▶ _PROBLEM DESCRIPTION_
Please show every line from the entries that carries the word "hast".

Collection entries:
------

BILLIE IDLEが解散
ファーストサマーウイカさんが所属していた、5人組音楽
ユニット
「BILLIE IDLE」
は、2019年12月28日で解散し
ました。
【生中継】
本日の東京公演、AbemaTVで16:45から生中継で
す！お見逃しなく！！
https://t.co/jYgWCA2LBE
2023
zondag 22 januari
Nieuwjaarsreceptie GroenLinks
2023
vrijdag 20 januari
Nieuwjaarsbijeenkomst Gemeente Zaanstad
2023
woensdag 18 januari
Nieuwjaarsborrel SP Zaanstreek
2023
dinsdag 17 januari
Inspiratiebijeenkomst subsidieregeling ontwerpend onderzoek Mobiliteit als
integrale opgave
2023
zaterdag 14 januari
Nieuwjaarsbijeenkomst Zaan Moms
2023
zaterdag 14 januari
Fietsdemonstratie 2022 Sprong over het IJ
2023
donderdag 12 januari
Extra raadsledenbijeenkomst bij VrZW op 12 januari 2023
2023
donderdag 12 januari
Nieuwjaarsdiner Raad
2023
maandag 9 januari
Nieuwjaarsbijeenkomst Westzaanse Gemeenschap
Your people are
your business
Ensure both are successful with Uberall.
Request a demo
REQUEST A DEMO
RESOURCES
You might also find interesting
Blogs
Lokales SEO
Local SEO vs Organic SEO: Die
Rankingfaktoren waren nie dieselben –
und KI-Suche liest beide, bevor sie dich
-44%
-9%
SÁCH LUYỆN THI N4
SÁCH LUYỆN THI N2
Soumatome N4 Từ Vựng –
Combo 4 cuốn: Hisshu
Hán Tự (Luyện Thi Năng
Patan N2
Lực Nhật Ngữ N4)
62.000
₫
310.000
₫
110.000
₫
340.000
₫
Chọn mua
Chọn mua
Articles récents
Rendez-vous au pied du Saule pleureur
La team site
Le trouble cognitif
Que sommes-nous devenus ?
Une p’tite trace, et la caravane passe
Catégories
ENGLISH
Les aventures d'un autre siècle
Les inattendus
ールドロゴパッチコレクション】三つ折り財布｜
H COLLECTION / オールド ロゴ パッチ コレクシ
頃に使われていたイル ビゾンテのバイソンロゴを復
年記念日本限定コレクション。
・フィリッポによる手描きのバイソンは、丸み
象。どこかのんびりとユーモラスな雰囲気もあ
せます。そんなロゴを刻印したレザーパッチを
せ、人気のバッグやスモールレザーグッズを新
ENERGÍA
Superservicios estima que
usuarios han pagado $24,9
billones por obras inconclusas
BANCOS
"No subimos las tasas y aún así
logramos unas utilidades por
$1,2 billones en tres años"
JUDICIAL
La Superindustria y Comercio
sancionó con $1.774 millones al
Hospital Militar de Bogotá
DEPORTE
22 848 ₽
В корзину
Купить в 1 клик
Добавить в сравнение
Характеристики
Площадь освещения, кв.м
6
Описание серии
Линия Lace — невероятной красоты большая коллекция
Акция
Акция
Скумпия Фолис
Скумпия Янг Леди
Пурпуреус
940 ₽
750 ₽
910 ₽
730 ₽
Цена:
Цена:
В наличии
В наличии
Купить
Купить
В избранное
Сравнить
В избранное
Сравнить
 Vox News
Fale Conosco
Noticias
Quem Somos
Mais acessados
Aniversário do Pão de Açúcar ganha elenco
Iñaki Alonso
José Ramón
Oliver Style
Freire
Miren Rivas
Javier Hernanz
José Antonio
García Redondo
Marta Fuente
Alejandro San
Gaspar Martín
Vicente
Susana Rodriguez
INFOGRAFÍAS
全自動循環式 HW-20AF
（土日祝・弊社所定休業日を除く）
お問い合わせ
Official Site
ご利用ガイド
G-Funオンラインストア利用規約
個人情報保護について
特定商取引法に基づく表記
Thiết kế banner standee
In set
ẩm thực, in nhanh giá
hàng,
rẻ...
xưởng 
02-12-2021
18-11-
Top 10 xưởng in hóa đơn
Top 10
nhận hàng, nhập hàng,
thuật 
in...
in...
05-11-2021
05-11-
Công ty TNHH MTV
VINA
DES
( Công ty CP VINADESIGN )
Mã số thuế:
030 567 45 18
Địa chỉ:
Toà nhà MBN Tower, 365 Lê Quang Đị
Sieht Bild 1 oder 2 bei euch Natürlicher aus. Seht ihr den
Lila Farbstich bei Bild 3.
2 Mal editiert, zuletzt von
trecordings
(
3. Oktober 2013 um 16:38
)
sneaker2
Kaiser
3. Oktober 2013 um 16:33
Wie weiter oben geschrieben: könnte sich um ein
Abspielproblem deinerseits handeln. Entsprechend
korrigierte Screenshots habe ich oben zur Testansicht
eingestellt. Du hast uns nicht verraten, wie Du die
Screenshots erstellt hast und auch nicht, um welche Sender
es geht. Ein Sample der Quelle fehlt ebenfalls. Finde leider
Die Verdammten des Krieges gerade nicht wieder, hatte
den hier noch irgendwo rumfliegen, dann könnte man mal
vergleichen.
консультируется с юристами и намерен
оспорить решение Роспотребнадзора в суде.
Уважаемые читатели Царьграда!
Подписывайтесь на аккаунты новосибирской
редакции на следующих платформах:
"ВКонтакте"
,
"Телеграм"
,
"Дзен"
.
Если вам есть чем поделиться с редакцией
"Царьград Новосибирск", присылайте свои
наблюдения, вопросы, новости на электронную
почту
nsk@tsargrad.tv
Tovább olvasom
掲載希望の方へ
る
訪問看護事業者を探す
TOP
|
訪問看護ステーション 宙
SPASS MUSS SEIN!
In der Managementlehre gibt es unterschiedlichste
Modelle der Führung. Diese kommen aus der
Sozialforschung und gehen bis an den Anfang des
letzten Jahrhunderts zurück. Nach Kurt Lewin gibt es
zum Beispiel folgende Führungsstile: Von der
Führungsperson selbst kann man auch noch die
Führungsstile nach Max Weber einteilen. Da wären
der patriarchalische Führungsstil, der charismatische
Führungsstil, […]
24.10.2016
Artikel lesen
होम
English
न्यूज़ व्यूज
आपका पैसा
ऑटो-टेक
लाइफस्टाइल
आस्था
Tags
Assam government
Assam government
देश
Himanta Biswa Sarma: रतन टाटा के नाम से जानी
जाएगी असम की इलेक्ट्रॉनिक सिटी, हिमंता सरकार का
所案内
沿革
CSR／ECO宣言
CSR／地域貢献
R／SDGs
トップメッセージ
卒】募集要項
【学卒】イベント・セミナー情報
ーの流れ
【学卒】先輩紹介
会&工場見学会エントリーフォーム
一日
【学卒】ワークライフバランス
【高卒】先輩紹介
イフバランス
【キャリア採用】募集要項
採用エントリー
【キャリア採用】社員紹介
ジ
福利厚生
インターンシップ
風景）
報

------

▶ _RESPONSE TO THIS TASK_
eingestellt. Du hast uns nicht verraten, wie Du die
Screenshots erstellt hast und auch nicht, um welche Sender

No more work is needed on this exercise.